Mr. Green Jeans

A cotton combine moves through a field harvesting the Georgia crop that accounted for income of more than $900 million for the state’s farmers in 2018.

LEARY — That next pair of jeans may be blue on the outside, but they could be green — as in grown in an environmentally friendly fashion – on the inside.

Leary farm McLendon Acres is among those in five states chosen by Wrangler for a signature line of locally grown and manufactured jeans.

The Wrangler Rooted collection is a “limited, premium line made from 100 percent sustainable, locally sourced cotton,” the company said.

The South Georgia farm selected to represent Georgia, among states that also include Alabama, North Carolina, Tennessee and Texas, has made protecting the farm environment a priority, said Adam McLendon.

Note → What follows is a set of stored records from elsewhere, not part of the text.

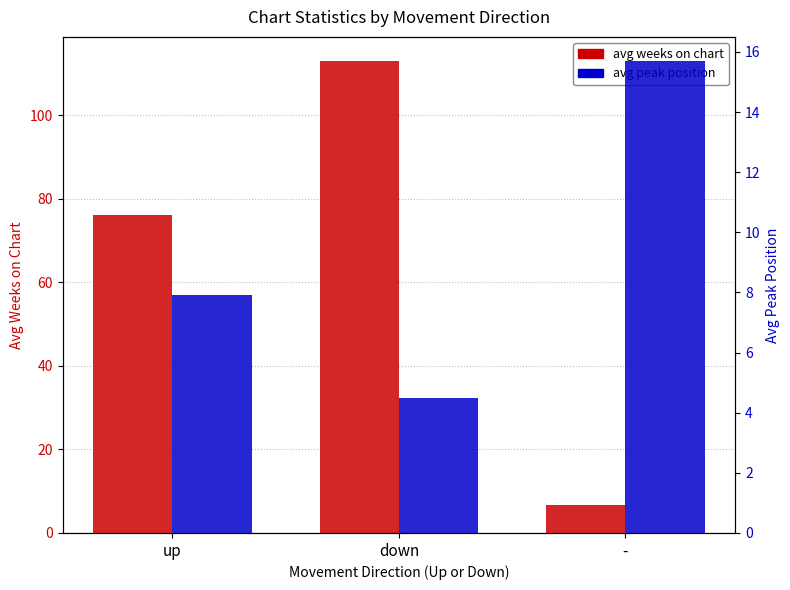

At which category is the sum across all series the highest?

down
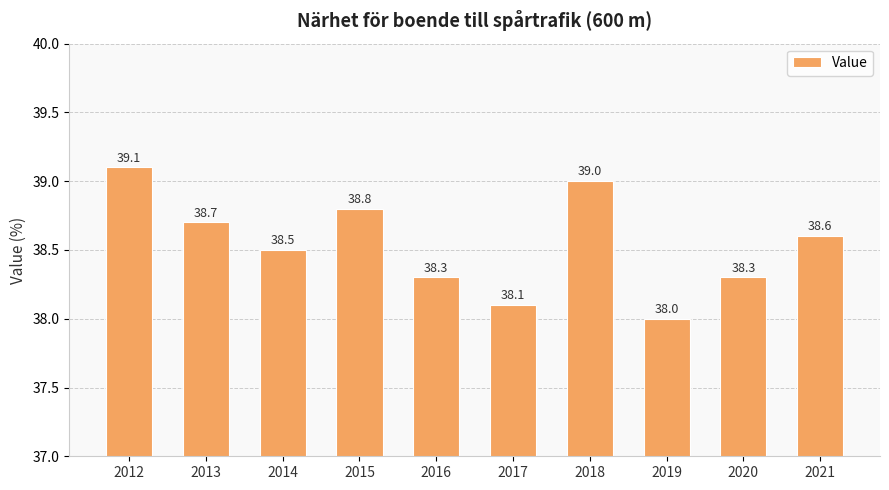

What is the approximate value at 2020?

38.3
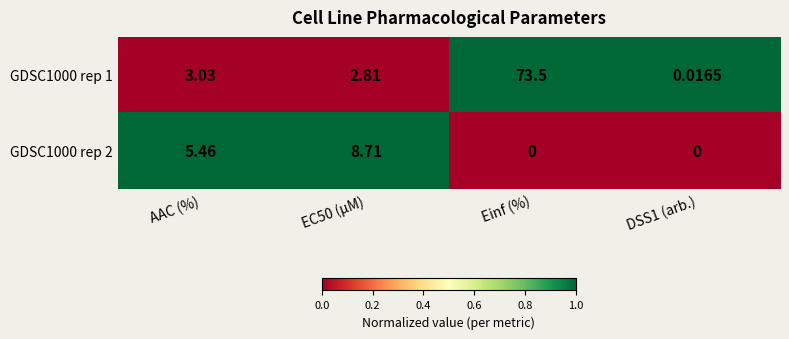

At which category is the sum across all series the highest?

Einf (%)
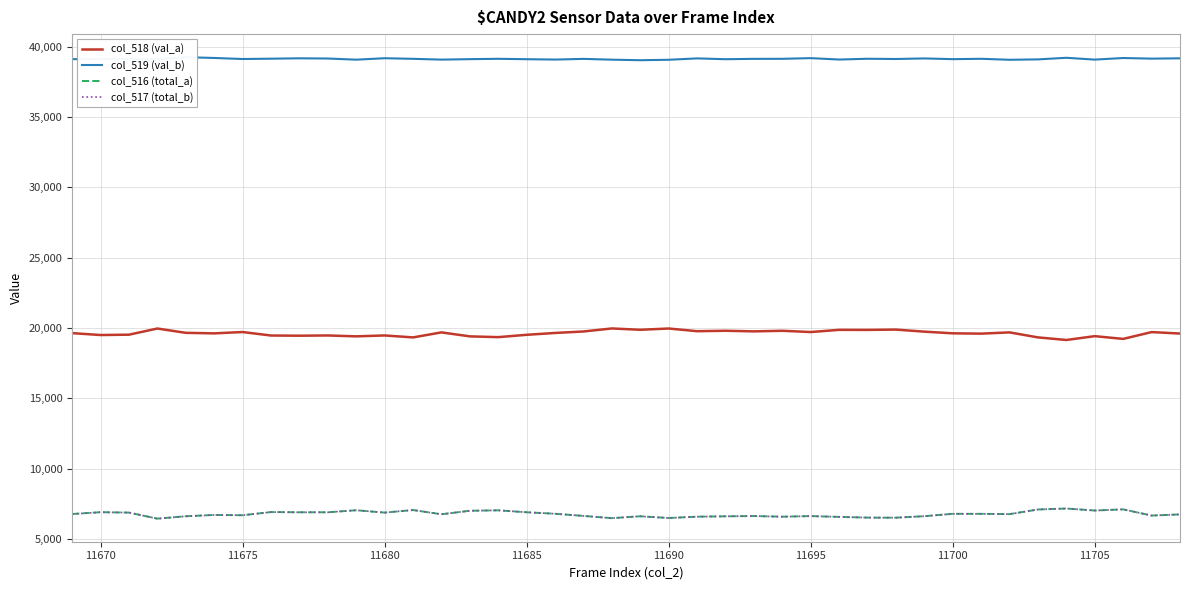

What is the lowest value of the col_518 (val_a) series?

19152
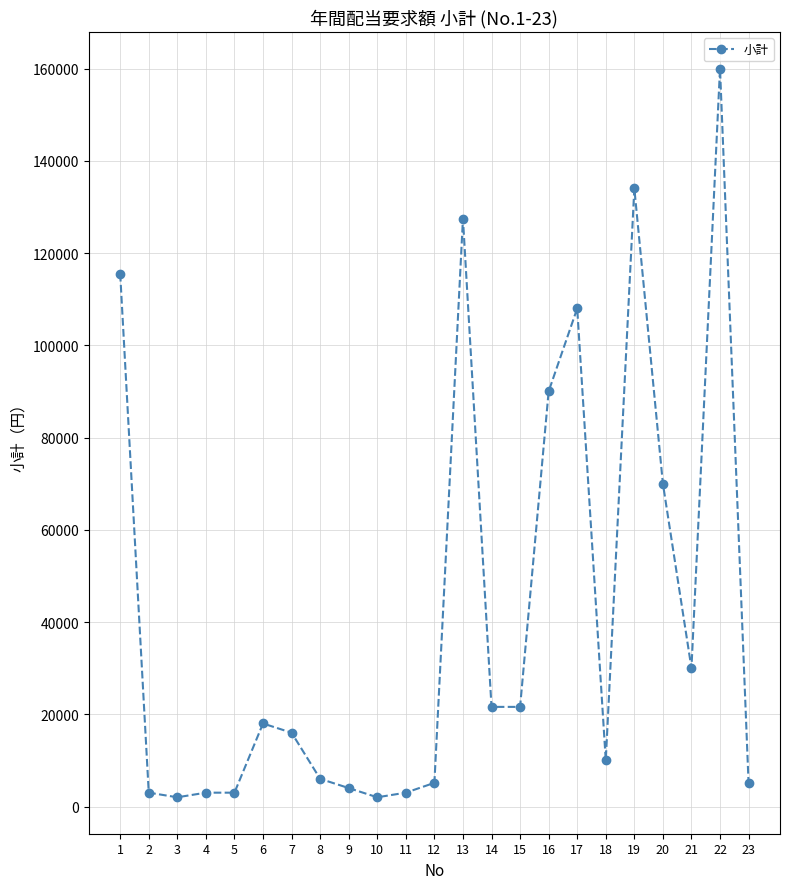

What is the maximum value shown in the chart?

160000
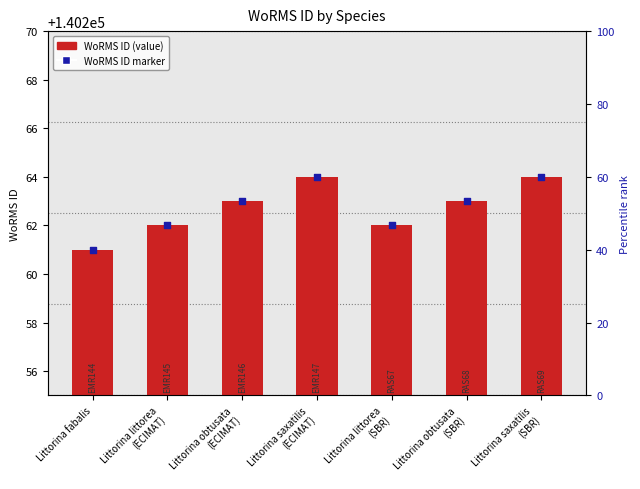

Which series has the largest total across all categories?

WoRMS ID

“We started planting a sustainable-type cotton several years ago, and through Stoneville got in touch with Wrangler,” McLendon said, referring to Stoneville cottonseed. “They (Wrangler) were interested in promoting and purchasing a sustainable crop. We kind of got into communication then, and one thing led to another.”

In addition to the cottonseed used to grow their crop, the McLendons also use soil management practices that help protect the land the farm family depends on for their livelihood.

“I don’t feel like we’re set apart or different than any other farmer working in this area,” said McLendon, who with his father grows about 8,500 acres of cotton, peanuts and corn.

Making sure their activities have a minimal impact on the soil and environment is good for everybody, McLendon said.

“A lot of people don’t understand: Farmers want to take care of our land and take care of our resources,” he said.

“That’s how we make our living.”

The McLendons and the four other family farms that are supplying cotton to the Rooted Collection are the original growers in the Wrangler science and conservation program, which advocates for land stewardship and best practices for soil health, the company said. These science-backed methods build crop resilience to weather disruptions while improving yield, reducing water and energy inputs, fighting erosion and reducing greenhouse gas emissions.

By 2025 Wrangler plans to source 100% of its cotton from farms using soil health practices.

The Georgia Jean has a unique wash, as well as trim and patch details featuring the state’s silhouette and other embellishments. Additionally, the denim fabric was made in Trion, by Mount Vernon Mills. The collection also includes two Georgia T-shirt designs.

The Wrangler Rooted Collection initially will be available through Wrangler.com and participating retailers. Jeans will retail for approximately $100, with T-shirts priced from $30 each.

“This is a great opportunity for the farmer and the state of Georgia,” McLendon said.